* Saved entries
-- Opening Marker --

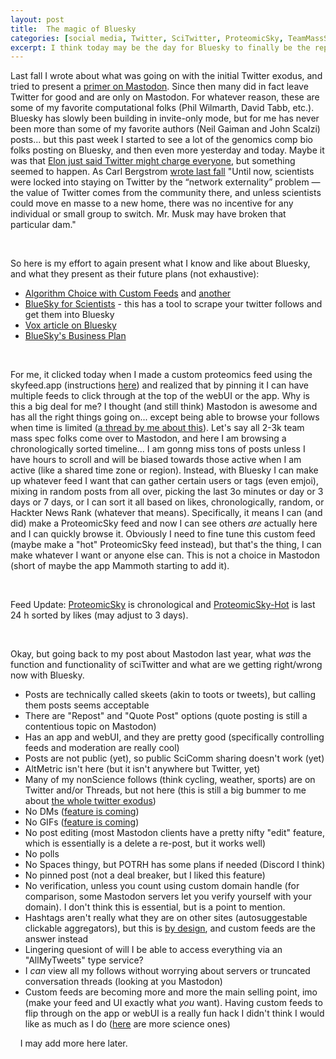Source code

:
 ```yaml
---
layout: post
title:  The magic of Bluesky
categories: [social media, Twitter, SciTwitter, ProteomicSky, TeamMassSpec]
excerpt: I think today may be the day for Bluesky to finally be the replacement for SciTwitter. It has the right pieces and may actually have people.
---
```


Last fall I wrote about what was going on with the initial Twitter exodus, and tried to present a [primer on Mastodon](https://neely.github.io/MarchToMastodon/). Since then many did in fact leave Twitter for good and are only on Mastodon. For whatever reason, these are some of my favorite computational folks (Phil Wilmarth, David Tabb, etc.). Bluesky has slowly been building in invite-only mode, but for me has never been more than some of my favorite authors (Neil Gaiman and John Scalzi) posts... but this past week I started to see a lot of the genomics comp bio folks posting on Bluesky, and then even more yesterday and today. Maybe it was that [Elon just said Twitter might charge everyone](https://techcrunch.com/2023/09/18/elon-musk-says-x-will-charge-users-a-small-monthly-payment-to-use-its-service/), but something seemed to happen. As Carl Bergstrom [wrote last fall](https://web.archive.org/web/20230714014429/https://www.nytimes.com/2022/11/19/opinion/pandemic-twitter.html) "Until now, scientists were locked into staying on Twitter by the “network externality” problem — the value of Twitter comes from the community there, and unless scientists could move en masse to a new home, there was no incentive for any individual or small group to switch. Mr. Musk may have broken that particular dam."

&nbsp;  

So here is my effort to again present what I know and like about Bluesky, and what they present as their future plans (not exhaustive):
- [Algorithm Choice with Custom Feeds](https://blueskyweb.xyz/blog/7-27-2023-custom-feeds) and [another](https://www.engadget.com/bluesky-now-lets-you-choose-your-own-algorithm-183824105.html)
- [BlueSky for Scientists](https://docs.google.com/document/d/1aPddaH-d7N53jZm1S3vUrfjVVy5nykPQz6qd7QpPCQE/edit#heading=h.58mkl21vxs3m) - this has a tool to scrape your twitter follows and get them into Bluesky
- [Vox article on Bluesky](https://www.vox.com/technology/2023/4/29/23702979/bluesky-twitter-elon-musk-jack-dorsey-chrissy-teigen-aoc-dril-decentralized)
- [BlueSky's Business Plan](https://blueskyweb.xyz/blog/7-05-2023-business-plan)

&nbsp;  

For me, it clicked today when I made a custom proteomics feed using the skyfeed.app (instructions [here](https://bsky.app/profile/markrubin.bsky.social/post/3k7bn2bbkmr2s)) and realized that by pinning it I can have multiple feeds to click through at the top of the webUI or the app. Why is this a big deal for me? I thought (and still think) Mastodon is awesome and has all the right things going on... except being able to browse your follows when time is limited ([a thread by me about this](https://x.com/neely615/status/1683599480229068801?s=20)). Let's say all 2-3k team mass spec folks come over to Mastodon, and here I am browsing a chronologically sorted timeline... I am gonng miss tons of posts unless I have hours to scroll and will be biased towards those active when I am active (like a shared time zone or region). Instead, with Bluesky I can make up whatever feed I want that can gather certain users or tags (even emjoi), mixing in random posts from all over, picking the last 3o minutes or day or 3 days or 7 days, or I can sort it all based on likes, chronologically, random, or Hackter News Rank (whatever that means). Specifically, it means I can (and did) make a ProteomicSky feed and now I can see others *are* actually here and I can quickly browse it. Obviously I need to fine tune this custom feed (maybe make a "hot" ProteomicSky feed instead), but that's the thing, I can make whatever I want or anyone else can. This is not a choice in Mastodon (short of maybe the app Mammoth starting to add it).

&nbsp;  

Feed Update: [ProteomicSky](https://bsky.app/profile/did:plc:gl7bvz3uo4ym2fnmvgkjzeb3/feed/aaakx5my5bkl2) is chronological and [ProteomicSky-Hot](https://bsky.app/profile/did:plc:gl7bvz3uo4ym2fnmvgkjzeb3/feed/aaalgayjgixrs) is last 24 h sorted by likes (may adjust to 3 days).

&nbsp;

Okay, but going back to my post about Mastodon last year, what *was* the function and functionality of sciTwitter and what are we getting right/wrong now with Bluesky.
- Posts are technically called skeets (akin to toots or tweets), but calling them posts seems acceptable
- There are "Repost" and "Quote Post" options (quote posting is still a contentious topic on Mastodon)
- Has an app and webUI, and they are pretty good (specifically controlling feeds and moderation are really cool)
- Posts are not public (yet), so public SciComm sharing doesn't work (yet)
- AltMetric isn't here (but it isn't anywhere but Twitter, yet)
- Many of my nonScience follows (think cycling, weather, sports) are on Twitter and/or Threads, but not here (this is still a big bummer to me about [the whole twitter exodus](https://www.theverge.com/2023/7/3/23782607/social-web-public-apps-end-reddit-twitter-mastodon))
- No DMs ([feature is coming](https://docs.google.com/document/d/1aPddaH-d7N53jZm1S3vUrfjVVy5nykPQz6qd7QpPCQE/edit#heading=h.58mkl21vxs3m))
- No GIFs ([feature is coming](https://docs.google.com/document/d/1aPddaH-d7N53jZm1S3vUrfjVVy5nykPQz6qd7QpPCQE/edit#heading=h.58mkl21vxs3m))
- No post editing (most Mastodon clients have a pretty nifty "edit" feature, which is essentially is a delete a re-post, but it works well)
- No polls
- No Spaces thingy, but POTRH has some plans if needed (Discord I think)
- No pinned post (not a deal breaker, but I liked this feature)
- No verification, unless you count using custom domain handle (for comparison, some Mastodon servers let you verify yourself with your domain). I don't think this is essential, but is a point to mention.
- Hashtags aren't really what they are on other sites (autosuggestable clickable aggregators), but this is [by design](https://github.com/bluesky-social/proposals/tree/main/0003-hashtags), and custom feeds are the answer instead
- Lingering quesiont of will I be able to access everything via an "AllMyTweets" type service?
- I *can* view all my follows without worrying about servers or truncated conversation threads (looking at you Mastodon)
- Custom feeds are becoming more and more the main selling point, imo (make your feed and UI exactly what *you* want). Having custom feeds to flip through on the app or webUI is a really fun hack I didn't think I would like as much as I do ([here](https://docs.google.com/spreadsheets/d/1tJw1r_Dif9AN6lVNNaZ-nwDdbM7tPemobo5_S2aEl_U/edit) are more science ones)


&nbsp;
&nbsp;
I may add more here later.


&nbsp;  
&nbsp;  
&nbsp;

-- Closing Marker --
-- Opening Marker --

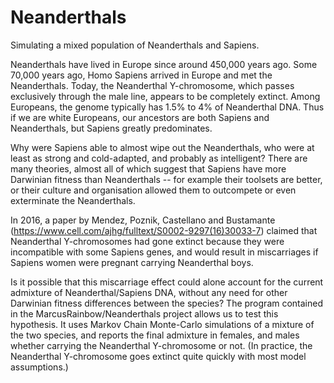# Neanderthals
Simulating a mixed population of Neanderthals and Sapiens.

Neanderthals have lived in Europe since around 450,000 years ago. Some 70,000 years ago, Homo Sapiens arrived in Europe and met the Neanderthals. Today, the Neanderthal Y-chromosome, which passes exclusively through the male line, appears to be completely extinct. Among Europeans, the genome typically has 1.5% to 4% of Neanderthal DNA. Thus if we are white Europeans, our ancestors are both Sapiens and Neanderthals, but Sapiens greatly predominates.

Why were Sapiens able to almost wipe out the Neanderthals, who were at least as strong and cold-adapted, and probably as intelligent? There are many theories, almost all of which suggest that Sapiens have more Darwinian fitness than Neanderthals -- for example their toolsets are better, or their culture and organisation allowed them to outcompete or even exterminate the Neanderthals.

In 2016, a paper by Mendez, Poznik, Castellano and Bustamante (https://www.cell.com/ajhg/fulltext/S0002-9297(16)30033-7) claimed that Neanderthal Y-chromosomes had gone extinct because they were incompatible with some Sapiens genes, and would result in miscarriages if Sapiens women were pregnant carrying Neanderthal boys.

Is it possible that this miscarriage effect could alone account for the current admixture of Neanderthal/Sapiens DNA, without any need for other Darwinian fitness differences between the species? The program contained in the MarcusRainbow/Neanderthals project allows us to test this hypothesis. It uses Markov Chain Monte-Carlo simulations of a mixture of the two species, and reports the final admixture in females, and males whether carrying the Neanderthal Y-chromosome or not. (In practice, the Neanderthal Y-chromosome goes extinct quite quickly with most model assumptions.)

-- Closing Marker --

* Task statement
Begin with the line above that has "Why were Sapiens" and continue through the line that has "In 2016, a paper", setting each one down exactly. Stop there.

* Finished exercise
Why were Sapiens able to almost wipe out the Neanderthals, who were at least as strong and cold-adapted, and probably as intelligent? There are many theories, almost all of which suggest that Sapiens have more Darwinian fitness than Neanderthals -- for example their toolsets are better, or their culture and organisation allowed them to outcompete or even exterminate the Neanderthals.

In 2016, a paper by Mendez, Poznik, Castellano and Bustamante (https://www.cell.com/ajhg/fulltext/S0002-9297(16)30033-7) claimed that Neanderthal Y-chromosomes had gone extinct because they were incompatible with some Sapiens genes, and would result in miscarriages if Sapiens women were pregnant carrying Neanderthal boys.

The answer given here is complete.